Dick Fuld’s former right-hand man at Lehman Brothers is on the prowl for a new Wall Street gig, sources tell The Post.

Joseph Gregory, who was president and chief operating officer and Fuld’s consigliere, was sacrificed by the CEO months before the investment bank went up in smoke.

Now the 57-year-old veteran banker is telling colleagues close to him that he wants back in the rat race — and is angling for a post similar to the one he lost at Lehman.

“He’s feeling antsy and itching to get back in the mix,” said one source, adding that Gregory envisions himself running or serving as the No. 2 at a private-equity firm, hedge fund or another big bank.

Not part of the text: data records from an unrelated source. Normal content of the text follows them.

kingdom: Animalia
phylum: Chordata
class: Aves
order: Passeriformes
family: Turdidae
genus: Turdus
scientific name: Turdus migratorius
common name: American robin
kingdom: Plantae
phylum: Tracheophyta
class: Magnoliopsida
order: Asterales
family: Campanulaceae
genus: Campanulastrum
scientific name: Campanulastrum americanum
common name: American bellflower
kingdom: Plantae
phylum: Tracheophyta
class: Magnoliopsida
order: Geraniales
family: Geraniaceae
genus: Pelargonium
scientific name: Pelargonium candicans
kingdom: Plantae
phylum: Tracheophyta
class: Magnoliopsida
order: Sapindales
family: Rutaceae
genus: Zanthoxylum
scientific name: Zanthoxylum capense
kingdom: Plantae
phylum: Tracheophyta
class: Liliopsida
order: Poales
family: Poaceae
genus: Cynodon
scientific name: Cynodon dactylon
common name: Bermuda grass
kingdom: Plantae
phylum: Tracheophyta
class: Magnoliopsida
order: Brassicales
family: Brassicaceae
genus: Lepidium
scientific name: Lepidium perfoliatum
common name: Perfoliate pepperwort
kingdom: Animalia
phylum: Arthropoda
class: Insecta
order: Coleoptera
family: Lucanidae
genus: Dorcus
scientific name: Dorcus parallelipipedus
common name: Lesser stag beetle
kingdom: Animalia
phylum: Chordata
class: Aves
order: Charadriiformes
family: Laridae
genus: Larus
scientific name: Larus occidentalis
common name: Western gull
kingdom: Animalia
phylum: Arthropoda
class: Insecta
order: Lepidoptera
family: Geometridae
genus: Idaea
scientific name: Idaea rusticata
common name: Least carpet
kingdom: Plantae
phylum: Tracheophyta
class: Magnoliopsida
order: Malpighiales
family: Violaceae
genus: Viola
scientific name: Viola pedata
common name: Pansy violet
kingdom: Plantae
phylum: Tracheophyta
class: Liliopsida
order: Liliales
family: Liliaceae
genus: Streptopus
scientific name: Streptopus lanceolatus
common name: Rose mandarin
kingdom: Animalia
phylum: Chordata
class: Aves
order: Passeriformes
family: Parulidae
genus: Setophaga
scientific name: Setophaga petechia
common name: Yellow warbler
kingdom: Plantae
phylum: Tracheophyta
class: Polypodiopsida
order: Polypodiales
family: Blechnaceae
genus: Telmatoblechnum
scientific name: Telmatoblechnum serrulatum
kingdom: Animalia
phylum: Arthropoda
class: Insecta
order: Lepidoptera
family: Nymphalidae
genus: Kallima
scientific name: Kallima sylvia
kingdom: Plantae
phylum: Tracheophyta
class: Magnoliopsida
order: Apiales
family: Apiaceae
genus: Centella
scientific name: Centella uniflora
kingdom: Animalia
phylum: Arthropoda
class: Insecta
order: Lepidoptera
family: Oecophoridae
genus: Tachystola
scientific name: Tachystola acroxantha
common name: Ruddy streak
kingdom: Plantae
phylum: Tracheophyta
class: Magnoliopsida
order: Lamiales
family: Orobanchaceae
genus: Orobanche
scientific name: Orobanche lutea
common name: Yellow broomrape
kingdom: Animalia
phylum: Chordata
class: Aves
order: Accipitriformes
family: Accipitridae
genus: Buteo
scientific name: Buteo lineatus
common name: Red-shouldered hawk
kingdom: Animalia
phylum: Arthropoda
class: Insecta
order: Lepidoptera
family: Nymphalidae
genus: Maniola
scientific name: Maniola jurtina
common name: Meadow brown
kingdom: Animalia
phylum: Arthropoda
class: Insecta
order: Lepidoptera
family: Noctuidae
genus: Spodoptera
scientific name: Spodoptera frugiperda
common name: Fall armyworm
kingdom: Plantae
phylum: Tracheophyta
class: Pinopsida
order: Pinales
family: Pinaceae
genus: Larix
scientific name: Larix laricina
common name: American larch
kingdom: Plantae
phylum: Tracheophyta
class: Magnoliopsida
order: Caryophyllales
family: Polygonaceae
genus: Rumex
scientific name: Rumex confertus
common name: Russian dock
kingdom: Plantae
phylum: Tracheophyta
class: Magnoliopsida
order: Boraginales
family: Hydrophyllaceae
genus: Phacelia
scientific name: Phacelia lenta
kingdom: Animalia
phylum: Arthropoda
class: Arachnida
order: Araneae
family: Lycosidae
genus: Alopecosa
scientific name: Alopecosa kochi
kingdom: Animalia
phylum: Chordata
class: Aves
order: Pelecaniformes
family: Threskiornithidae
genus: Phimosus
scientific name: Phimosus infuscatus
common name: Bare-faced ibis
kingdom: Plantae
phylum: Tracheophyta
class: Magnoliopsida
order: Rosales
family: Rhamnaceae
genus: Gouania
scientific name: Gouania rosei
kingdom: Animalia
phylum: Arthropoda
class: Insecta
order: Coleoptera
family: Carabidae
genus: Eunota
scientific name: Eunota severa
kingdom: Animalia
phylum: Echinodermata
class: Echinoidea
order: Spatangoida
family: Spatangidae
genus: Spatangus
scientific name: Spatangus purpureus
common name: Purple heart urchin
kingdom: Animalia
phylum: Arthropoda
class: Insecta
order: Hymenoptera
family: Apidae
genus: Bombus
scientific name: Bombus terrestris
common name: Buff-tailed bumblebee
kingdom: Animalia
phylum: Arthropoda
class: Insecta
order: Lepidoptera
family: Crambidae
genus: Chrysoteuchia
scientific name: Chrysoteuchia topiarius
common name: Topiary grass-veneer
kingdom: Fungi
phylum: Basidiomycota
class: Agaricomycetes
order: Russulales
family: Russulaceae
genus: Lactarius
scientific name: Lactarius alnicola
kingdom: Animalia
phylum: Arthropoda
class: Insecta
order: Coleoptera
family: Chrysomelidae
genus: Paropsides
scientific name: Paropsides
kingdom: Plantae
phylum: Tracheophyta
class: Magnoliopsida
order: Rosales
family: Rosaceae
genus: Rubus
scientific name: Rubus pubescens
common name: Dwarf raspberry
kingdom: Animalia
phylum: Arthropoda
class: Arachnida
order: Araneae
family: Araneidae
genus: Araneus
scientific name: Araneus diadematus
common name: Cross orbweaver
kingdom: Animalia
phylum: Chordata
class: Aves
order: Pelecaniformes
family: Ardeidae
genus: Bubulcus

Gregory’s resurrection attempt comes nearly a year after Lehman became the biggest bankruptcy in US history, and on the heels of a $233 million claim he filed last month against the remaining assets in the investment bank.

That figure represents deferred stock and option grants that Gregory says he’s entitled to after spending more than half his life at Lehman.

It’s unclear which firms Gregory might be interested in working for, or which ones might be open to employing him.

The Fuld loyalist took a bullet for his boss last year by stepping down from his post amid fears on Wall Street that Lehman was on the verge of collapsing.

Books about the Lehman failure have depicted him as aloof — and with a taste for the high life.

Sources have implied that Gregory’s pavement-pounding suggests that the Lehman debacle dug a hole in his sizable net worth — a point he has denied adamantly to others.

Meanwhile, he has been offloading personal assets, including a palatial eight-bedroom mansion in Bridgehampton, LI, that he was shopping for $32.5 million before lowering the price and then weighing renting it.